Quanto alle "voci" del danno risarcibile, esse consistono (Cons. Stato, sez. V, n. 491/2008; sez. VI, n. 2384/2010):
a) nel danno emergente, costituito dalle spese e dai costi sostenuti per la preparazione dell'offerta e per la partecipazione alla procedura (secondo Cons. Stato, sez. VI, 21 maggio 2009 n. 3144, solo in caso di illegittima esclusione dalla gara);
b) nel lucro cessante, determinato nel 10% del valore dell'appalto, precisandosi anche che il lucro cessante è innanzi tutto determinato sulla base dell'offerta economica presentata al seggio di gara (Cons. Stato, sez. V, 6 aprile 2009 n. 2143);
c) una ulteriore percentuale del valore dell'appalto, "a titolo di perdita di chance, legata alla impossibilità di far valere, nelle future contrattazioni, il requisito economico pari al valore dell'appalto non eseguito", cd. "danno curriculare" (in senso conforme,Cons. Stato, sez. VI, 9 giugno 2008 n. 2751; sez. V., 23 luglio 2009 n. 4594;
Secondo Cons. Stato, sez. VI, n. 3144/2009, la percentuale del "danno curriculare" va calcolata sulla misura del lucro cessante e non già sull'importo dell'appalto.

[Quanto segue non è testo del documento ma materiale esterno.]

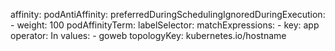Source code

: 
affinity:
podAntiAffinity:
    preferredDuringSchedulingIgnoredDuringExecution:
    - weight: 100
        podAffinityTerm:
        labelSelector:
            matchExpressions:
            - key: app
                operator: In
                values:
                - goweb
        topologyKey: kubernetes.io/hostname


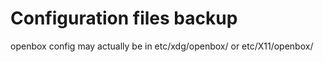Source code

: # Configuration files backup

openbox config may actually be in etc/xdg/openbox/ or etc/X11/openbox/
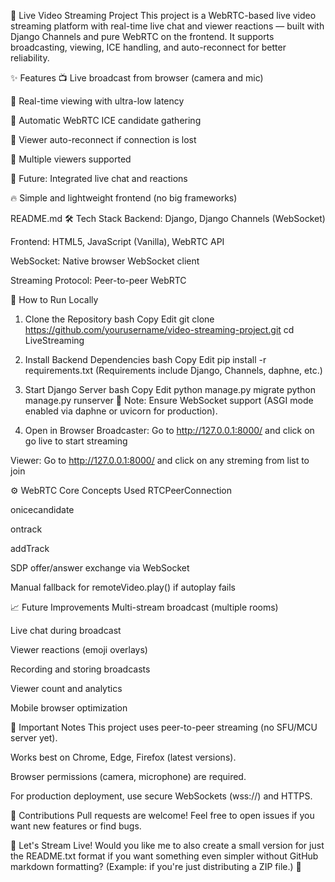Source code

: 📡 Live Video Streaming Project
This project is a WebRTC-based live video streaming platform with real-time live chat and viewer reactions — built with Django Channels and pure WebRTC on the frontend.
It supports broadcasting, viewing, ICE handling, and auto-reconnect for better reliability.

✨ Features
📺 Live broadcast from browser (camera and mic)

👀 Real-time viewing with ultra-low latency

🧊 Automatic WebRTC ICE candidate gathering

🔄 Viewer auto-reconnect if connection is lost

🎥 Multiple viewers supported

💬 Future: Integrated live chat and reactions

🔥 Simple and lightweight frontend (no big frameworks)

README.md
🛠 Tech Stack
Backend: Django, Django Channels (WebSocket)

Frontend: HTML5, JavaScript (Vanilla), WebRTC API

WebSocket: Native browser WebSocket client

Streaming Protocol: Peer-to-peer WebRTC

🚀 How to Run Locally
1. Clone the Repository
bash
Copy
Edit
git clone https://github.com/yourusername/video-streaming-project.git
cd LiveStreaming
2. Install Backend Dependencies
bash
Copy
Edit
pip install -r requirements.txt
(Requirements include Django, Channels, daphne, etc.)

3. Start Django Server
bash
Copy
Edit
python manage.py migrate
python manage.py runserver
📝 Note: Ensure WebSocket support (ASGI mode enabled via daphne or uvicorn for production).

4. Open in Browser
Broadcaster: Go to http://127.0.0.1:8000/ and click on go live to start streaming

Viewer: Go to http://127.0.0.1:8000/ and click on any streming from list to join

⚙️ WebRTC Core Concepts Used
RTCPeerConnection

onicecandidate

ontrack

addTrack

SDP offer/answer exchange via WebSocket

Manual fallback for remoteVideo.play() if autoplay fails

📈 Future Improvements
Multi-stream broadcast (multiple rooms)

Live chat during broadcast

Viewer reactions (emoji overlays)

Recording and storing broadcasts

Viewer count and analytics

Mobile browser optimization

🧠 Important Notes
This project uses peer-to-peer streaming (no SFU/MCU server yet).

Works best on Chrome, Edge, Firefox (latest versions).

Browser permissions (camera, microphone) are required.

For production deployment, use secure WebSockets (wss://) and HTTPS.

🤝 Contributions
Pull requests are welcome!
Feel free to open issues if you want new features or find bugs.

🚀 Let's Stream Live!
Would you like me to also create a small version for just the README.txt format if you want something even simpler without GitHub markdown formatting?
(Example: if you're just distributing a ZIP file.) 📁
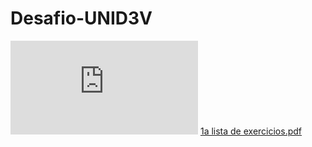 # Desafio-UNID3V

![Schema das entidades relacionais do desafio UNID3V-BACKEND](https://github.com/jaspionU2/Desafio-UNID3V/blob/bd12947c191146bb2ca5994f7193a3444bfa37b5/schema-entidades.pdf)
[1a lista de exercicios.pdf](https://github.com/user-attachments/files/19075841/1a.lista.de.exercicios.pdf)

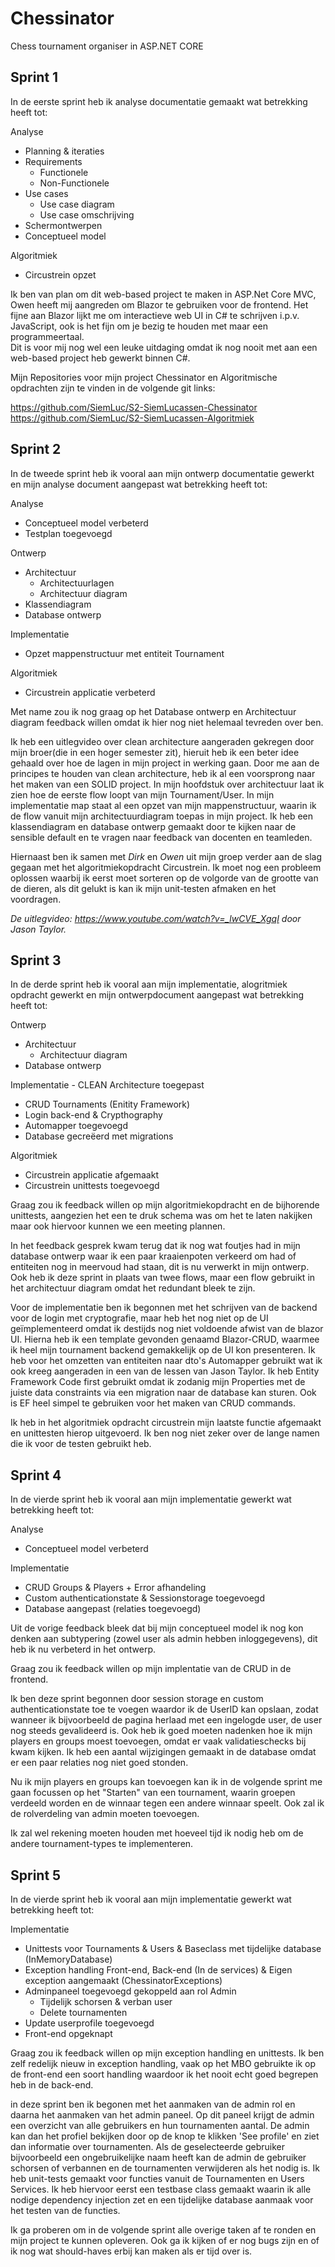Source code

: # Chessinator
Chess tournament organiser in ASP.NET CORE

## Sprint 1
In de eerste sprint heb ik analyse documentatie gemaakt wat betrekking heeft tot:

Analyse
- Planning & iteraties
- Requirements
  - Functionele
  - Non-Functionele
- Use cases
  - Use case diagram
  - Use case omschrijving
- Schermontwerpen
- Conceptueel model

Algoritmiek
- Circustrein opzet

Ik ben van plan om dit web-based project te maken in ASP.Net Core MVC, Owen heeft mij aangreden om Blazor te gebruiken voor de frontend.
Het fijne aan Blazor lijkt me om interactieve web UI in C# te schrijven i.p.v. JavaScript, ook is het fijn om je bezig te houden met maar een programmeertaal.  
Dit is voor mij nog wel een leuke uitdaging omdat ik nog nooit met aan een web-based project heb gewerkt binnen C#. 

Mijn Repositories voor mijn project Chessinator en Algoritmische opdrachten 
zijn te vinden in de volgende git links:

https://github.com/SiemLuc/S2-SiemLucassen-Chessinator
https://github.com/SiemLuc/S2-SiemLucassen-Algoritmiek

## Sprint 2

In de tweede sprint heb ik vooral aan mijn ontwerp documentatie gewerkt en mijn analyse document aangepast wat betrekking heeft tot:

Analyse
- Conceptueel model verbeterd
- Testplan toegevoegd

Ontwerp
- Architectuur
  - Architectuurlagen
  - Architectuur diagram
- Klassendiagram
- Database ontwerp

Implementatie
- Opzet mappenstructuur met entiteit Tournament

Algoritmiek 
- Circustrein applicatie verbeterd

Met name zou ik nog graag op het Database ontwerp en Architectuur diagram feedback willen omdat ik hier nog niet helemaal tevreden over ben.

Ik heb een uitlegvideo over clean architecture aangeraden gekregen door mijn broer(die in een hoger semester zit), hieruit heb ik een beter idee gehaald over hoe de lagen in mijn project in werking gaan. 
Door me aan de principes te houden van clean architecture, heb ik al een voorsprong naar het maken van een SOLID project.
In mijn hoofdstuk over architectuur laat ik zien hoe de eerste flow loopt van mijn Tournament/User. 
In mijn implementatie map staat al een opzet van mijn mappenstructuur, waarin ik de flow vanuit mijn architectuurdiagram toepas in mijn project.
Ik heb een klassendiagram en database ontwerp gemaakt door te kijken naar de sensible default en te vragen naar feedback van docenten en teamleden.

Hiernaast ben ik samen met _Dirk_ en _Owen_ uit mijn groep verder aan de slag gegaan met het algoritmiekopdracht Circustrein. 
Ik moet nog een probleem oplossen waarbij ik eerst moet sorteren op de volgorde van de grootte van de dieren, als dit gelukt is kan ik mijn unit-testen afmaken en het voordragen. 

_De uitlegvideo: https://www.youtube.com/watch?v=_lwCVE_XgqI door Jason Taylor._ 

## Sprint 3

In de derde sprint heb ik vooral aan mijn implementatie, alogritmiek opdracht gewerkt en mijn ontwerpdocument aangepast wat betrekking heeft tot:

Ontwerp
- Architectuur
  - Architectuur diagram
- Database ontwerp

Implementatie - CLEAN Architecture toegepast
- CRUD Tournaments (Enitity Framework)
- Login back-end & Crypthography
- Automapper toegevoegd
- Database gecreëerd met migrations

Algoritmiek 
- Circustrein applicatie afgemaakt
- Circustrein unittests toegevoegd

Graag zou ik feedback willen op mijn algoritmiekopdracht en de bijhorende unittests, aangezien het een te druk schema was om het te laten nakijken maar ook hiervoor kunnen we een meeting plannen.

In het feedback gesprek kwam terug dat ik nog wat foutjes had in mijn database ontwerp waar ik een paar kraaienpoten verkeerd om had of entiteiten nog in meervoud had staan, dit is nu verwerkt in mijn ontwerp. Ook heb ik deze sprint in plaats van twee flows, maar een flow gebruikt in het architectuur diagram omdat het redundant bleek te zijn. 

Voor de implementatie ben ik begonnen met het schrijven van de backend voor de login met cryptografie, maar heb het nog niet op de UI geïmplementeerd omdat ik destijds nog niet voldoende afwist van de blazor UI. Hierna heb ik een template gevonden genaamd Blazor-CRUD, waarmee ik heel mijn tournament backend gemakkelijk op de UI kon presenteren. Ik heb voor het omzetten van entiteiten naar dto's Automapper gebruikt wat ik ook kreeg aangeraden in een van de lessen van Jason Taylor. Ik heb Entity Framework Code first gebruikt omdat ik zodanig mijn Properties met de juiste data constraints via een migration naar de database kan sturen. Ook is EF heel simpel te gebruiken voor het maken van CRUD commands.

Ik heb in het algoritmiek opdracht circustrein mijn laatste functie afgemaakt en unittesten hierop uitgevoerd. Ik ben nog niet zeker over de lange namen die ik voor de testen gebruikt heb.

## Sprint 4

In de vierde sprint heb ik vooral aan mijn implementatie gewerkt wat betrekking heeft tot:

Analyse
- Conceptueel model verbeterd

Implementatie
- CRUD Groups & Players + Error afhandeling
- Custom authenticationstate & Sessionstorage toegevoegd
- Database aangepast (relaties toegevoegd)

Uit de vorige feedback bleek dat bij mijn conceptueel model ik nog kon denken aan subtypering (zowel user als admin hebben inloggegevens), dit heb ik nu verbeterd in het ontwerp.

Graag zou ik feedback willen op mijn implentatie van de CRUD in de frontend.

Ik ben deze sprint begonnen door session storage en custom authenticationstate toe te voegen waardor ik de UserID kan opslaan, zodat wanneer ik bijvoorbeeld de pagina herlaad met een ingelogde user, de user nog steeds gevalideerd is. 
Ook heb ik goed moeten nadenken hoe ik mijn players en groups moest toevoegen, omdat er vaak validatieschecks bij kwam kijken. Ik heb een aantal wijzigingen gemaakt in de database omdat er een paar relaties nog niet goed stonden. 
 
Nu ik mijn players en groups kan toevoegen kan ik in de volgende sprint me gaan focussen op het "Starten" van een tournament, waarin groepen verdeeld worden en de winnaar tegen een andere winnaar speelt. Ook zal ik de rolverdeling van admin moeten toevoegen. 

Ik zal wel rekening moeten houden met hoeveel tijd ik nodig heb om de andere tournament-types te implementeren.

## Sprint 5

In de vierde sprint heb ik vooral aan mijn implementatie gewerkt wat betrekking heeft tot:

Implementatie
- Unittests voor Tournaments & Users & Baseclass met tijdelijke database (InMemoryDatabase)
- Exception handling Front-end, Back-end (In de services) & Eigen exception aangemaakt (ChessinatorExceptions)
- Adminpaneel toegevoegd gekoppeld aan rol Admin
  - Tijdelijk schorsen & verban user
  - Delete tournamenten
- Update userprofile toegevoegd
- Front-end opgeknapt
 
Graag zou ik feedback willen op mijn exception handling en unittests.
Ik ben zelf redelijk nieuw in exception handling, vaak op het MBO gebruikte ik op de front-end een soort handling waardoor ik het nooit echt goed begrepen heb in de back-end.

in deze sprint ben ik begonen met het aanmaken van de admin rol en daarna het aanmaken van het admin paneel. Op dit paneel krijgt de admin een overzicht van alle gebruikers en hun tournamenten aantal. De admin kan dan het profiel bekijken door op de knop te klikken 'See profile' en ziet dan informatie over tournamenten. Als de geselecteerde gebruiker bijvoorbeeld een ongebruikelijke naam heeft kan de admin de gebruiker schorsen of verbannen en de tournamenten verwijderen als het nodig is. Ik heb unit-tests gemaakt voor functies vanuit de Tournamenten en Users Services. Ik heb hiervoor eerst een testbase class gemaakt waarin ik alle nodige dependency injection zet en een tijdelijke database aanmaak voor het testen van de functies. 

Ik ga proberen om in de volgende sprint alle overige taken af te ronden en mijn project te kunnen opleveren.
Ook ga ik kijken of er nog bugs zijn en of ik nog wat should-haves erbij kan maken als er tijd over is.
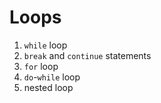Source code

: # Loops

1. `while` loop
1. `break` and `continue` statements
1. `for` loop
1. `do`-`while` loop
1. nested loop
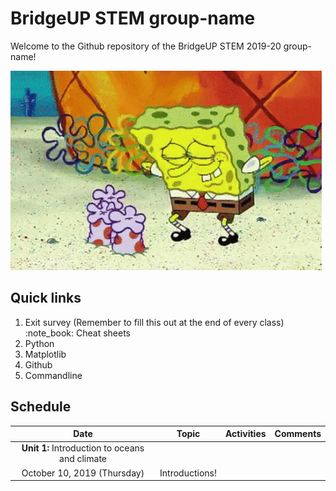 # BridgeUP STEM group-name
Welcome to the Github repository of the BridgeUP STEM 2019-20 group-name!

![Spongebob and coral](spongebob.gif)

## Quick links
1. Exit survey (Remember to fill this out at the end of every class)
:note_book: Cheat sheets
1. Python
1. Matplotlib
1. Github
1. Commandline

## Schedule

| Date | Topic | Activities | Comments |
| :----: | :----: |------------|----------|
|**Unit 1:** Introduction to oceans and climate|
|October 10, 2019 (Thursday)| Introductions! | | |










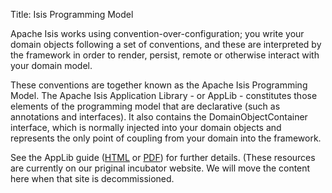 Title: Isis Programming Model

Apache Isis works using convention-over-configuration; you write your domain objects following a set of conventions, and these are interpreted by the framework in order to render, persist, remote or otherwise interact with your domain model.

These conventions are together known as the Apache Isis Programming Model. The Apache Isis Application Library - or AppLib - constitutes those elements of the programming model that are declarative (such as annotations and interfaces). It also contains the DomainObjectContainer interface, which is normally injected into your domain objects and represents the only point of coupling from your domain into the framework.

See the AppLib guide ([HTML](http://incubator.apache.org/isis/applib/docbkx/html/guide/isis-applib.html) or [PDF](http://incubator.apache.org/isis/applib/docbkx/pdf/isis-applib.pdf)) for further details.  (These resources are currently on our priginal incubator website.  We will move the content here when that site is decommissioned.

d) il danno, equitativamente liquidato, per il mancato ammortamento di attrezzature e macchinari;
e) infine, il danno esistenziale, posto che "il diritto all'immagine, concretizzantesi nella considerazione che un soggetto ha di sé e nella reputazione di cui gode, non può essere considerato appannaggio esclusivo della persona fisica e va anzi riconosciuto anche alle persone giuridiche".
L'esame della sussistenza del danno da perdita di chance interviene:
- o attraverso la constatazione in concreto della sua esistenza, ottenuta attraverso elementi probatori (ad esempio, si è in presenza di un contratto eseguito o in esecuzione, che avrebbe dovuto essere certamente eseguito da una diversa impresa, in luogo di quella beneficiaria di aggiudicazione illegittima);
- o attraverso una articolazione di argomentazioni logiche, che, sulla base di un processo deduttivo rigorosamente sorvegliato, inducono a concludere per la sua sussistenza;
- ovvero ancora attraverso un processo deduttivo secondo il criterio, elaborato dalla giurisprudenza della Corte di Cassazione, del c.d. "più probabile che non" (Cass. civ., n. 22022/2010), e cioè "alla luce di una regola di giudizio che ben può essere integrata dai dati della comune esperienza, evincibili dall'osservazione dei fenomeni sociali" (Cass., sez. III civ., n. 22837/2010).